77,1% des jeunes ont entendu parler du gaz hilarant, et 27,9% en ont pris dans les 12 derniers mois. Parmi eux, la majorité en a pris à plus d'une occasion durant l'année. Ils sont de plus nombreux à avoir l'intention d'en prendre de nouveau dans les 3 prochains mois. Chez les non consommateurs, la probabilité d'essayer dans les 3 prochains mois était également très élevée. Pour la plupart, les étudiants n'étaient pas conscients de la dangerosité du protoxyde. Une fois informée, une forte majorité considère comme extrêmement importante la nécessité d'un message clair informant les jeunes sur les effets et les risques.
Chez les consommateurs tout comme les non consommateurs, la majorité rapporte la facilité d'accès au gaz hilarant, et une très large préférence pour la consommation entre amis plutôt que seuls. La présence d'un jeune du même âge augmente la probabilité d'en prendre, même chez ceux conscients des effets toxiques, y compris dans une situation de dangerosité augmentée (espace restreint et fermé).
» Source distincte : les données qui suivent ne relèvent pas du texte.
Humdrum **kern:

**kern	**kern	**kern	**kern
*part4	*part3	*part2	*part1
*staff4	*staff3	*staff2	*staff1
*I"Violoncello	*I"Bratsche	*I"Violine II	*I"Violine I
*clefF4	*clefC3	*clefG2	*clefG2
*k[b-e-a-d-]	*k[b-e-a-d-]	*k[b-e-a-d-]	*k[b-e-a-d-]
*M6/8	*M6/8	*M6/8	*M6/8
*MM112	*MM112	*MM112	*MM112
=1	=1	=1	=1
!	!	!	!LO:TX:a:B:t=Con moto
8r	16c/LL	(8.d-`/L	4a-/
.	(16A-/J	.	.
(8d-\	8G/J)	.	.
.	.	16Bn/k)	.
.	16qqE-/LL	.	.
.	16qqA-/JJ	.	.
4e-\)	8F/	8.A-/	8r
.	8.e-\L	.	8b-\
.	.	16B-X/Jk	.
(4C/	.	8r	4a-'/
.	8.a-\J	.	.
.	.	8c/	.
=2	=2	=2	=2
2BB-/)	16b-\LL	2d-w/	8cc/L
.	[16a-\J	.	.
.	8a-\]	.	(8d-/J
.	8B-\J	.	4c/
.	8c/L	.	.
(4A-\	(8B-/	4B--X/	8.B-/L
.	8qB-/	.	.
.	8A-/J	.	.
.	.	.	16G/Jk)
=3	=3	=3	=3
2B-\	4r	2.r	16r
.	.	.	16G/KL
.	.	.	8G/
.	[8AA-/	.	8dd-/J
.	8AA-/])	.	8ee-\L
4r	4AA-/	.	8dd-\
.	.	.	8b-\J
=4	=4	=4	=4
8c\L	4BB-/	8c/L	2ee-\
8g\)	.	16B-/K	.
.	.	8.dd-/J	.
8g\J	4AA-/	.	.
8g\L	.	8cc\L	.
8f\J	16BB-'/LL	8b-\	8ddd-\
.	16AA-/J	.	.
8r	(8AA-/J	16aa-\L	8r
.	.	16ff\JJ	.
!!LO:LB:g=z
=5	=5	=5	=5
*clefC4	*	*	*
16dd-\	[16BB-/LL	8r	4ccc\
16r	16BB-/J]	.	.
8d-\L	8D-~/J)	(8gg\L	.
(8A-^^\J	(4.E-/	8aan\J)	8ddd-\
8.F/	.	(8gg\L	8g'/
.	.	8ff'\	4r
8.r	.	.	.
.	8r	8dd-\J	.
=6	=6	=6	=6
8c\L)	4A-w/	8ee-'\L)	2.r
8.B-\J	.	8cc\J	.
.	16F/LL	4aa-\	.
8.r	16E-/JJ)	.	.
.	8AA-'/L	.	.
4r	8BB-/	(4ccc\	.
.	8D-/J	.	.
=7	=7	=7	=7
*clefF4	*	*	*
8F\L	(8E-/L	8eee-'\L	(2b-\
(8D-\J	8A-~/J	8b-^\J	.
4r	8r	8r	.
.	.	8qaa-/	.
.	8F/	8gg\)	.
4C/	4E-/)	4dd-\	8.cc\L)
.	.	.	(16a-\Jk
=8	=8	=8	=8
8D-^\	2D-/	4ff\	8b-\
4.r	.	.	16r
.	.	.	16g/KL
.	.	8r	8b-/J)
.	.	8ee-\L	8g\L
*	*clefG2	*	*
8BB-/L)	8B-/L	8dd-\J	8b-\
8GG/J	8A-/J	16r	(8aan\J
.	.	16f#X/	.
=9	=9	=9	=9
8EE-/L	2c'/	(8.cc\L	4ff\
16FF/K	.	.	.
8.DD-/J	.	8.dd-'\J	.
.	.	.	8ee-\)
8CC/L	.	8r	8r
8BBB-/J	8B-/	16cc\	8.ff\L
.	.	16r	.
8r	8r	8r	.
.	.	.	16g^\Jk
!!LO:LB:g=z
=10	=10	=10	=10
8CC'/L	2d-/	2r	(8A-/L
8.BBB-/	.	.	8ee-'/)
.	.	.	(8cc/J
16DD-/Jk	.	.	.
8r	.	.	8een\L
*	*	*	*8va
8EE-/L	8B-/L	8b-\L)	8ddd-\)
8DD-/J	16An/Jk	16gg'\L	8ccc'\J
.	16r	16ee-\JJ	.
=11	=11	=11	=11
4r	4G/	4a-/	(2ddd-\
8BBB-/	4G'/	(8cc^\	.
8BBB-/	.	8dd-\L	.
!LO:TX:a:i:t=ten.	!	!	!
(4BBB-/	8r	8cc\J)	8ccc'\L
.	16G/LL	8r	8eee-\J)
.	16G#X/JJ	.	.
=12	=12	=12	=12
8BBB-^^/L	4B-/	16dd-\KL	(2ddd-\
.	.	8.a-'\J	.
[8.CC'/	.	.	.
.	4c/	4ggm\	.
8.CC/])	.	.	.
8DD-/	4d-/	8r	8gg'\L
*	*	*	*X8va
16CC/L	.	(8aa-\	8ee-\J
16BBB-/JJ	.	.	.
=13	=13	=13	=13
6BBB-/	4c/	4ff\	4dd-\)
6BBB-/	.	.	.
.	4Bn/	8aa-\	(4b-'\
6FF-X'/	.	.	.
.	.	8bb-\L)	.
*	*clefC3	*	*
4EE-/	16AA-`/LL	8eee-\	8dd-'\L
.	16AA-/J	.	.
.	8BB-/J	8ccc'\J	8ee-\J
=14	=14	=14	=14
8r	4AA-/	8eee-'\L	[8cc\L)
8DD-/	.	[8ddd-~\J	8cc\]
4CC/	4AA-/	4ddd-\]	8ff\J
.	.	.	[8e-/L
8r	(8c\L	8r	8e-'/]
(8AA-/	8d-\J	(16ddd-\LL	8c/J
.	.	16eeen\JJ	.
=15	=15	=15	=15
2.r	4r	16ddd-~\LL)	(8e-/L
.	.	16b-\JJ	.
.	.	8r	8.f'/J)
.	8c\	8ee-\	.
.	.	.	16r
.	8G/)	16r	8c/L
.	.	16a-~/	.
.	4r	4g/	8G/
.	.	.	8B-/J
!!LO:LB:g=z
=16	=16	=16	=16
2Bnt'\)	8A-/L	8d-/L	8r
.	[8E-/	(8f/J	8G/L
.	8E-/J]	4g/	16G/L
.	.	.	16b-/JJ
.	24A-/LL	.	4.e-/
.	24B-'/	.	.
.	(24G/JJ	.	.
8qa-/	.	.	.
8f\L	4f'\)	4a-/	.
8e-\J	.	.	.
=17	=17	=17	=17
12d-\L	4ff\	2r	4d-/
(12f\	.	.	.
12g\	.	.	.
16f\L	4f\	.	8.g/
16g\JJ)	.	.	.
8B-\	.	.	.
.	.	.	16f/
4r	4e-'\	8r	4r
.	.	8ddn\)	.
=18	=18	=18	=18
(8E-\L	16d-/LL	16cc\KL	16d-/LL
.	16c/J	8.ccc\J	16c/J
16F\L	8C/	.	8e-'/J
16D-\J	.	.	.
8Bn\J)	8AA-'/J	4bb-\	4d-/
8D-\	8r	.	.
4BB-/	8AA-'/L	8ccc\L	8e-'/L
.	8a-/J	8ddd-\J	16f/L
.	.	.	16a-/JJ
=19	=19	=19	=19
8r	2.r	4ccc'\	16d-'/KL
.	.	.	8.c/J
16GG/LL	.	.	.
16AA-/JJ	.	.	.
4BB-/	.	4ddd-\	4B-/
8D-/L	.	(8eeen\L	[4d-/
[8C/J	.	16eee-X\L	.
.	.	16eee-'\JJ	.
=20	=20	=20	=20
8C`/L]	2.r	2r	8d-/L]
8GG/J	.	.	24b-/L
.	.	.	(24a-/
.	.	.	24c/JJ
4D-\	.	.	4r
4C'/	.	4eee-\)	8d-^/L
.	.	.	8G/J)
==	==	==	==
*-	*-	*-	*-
Certains jeunes ne voient pas le gaz hilarant comme une substance toxique du fait de leur méconnaissance des risques pour le cerveau en cas de carence en vitamine B12. Cette méconnaissance les rend plus vulnérables.
Certains jeunes ne voient pas le gaz hilarant comme une substance toxique du fait de leur méconnaissance des risques pour le cerveau en cas de carence en vitamine B12.
A l'inverse, plus les jeunes sont informés des risques du protoxyde, plus ils partagent ces informations entre pairs, diminuant leur vulnérabilité aux abus, aux effets nocifs, et favorisant une utilisation avec réduction des risques. Jusqu'à présent les études s'étaient penchées sur l'importance de la consommation du protoxyde et ses effets toxiques dans la population générale. Ces articles avaient montré la nécessité de former les soignants à l'identification et la prise en charge de ces patients avec manifestations inhabituelles étant donné les risques en l'absence de traitement. Une substance populaire... puisqu'il fait partie des cinq inhalants les plus utilisés, et la méconnaissance de ses dangers cachés par sa dimension festive et légale. A l'avenir des études devraient se pencher sur les effets d'une consommation fréquente sur le cerveau en développement à cet âge. Bien que cette étude présente des limites (la taille relativement petite de l'échantillon, auto-questionnaire), elle permettra aux professionnels d'adapter leur discours à l'attention des jeunes afin de les informer et les sensibiliser aux effets toxiques du "proto". Et pour vous les jeunes, pour que mourir de rire reste une expression, n'oubliez pas ces risques. Les connaître vous rend plus aptes à protéger votre propre santé physique et mentale, et aussi celle de vos copains en partageant avec eux cette connaissance et pas seulement "un ballon" ! Source principale : Ehirim, E. M, Naughton, D. P., Petróczi, A. (2018). No Laughing Matter: Presence, Consumption Trends, Drug Awareness, and Perceptions of “Hippy Crack” (Nitrous Oxide) among Young Adults in England. Frontiers in Psychiatry, 8:312.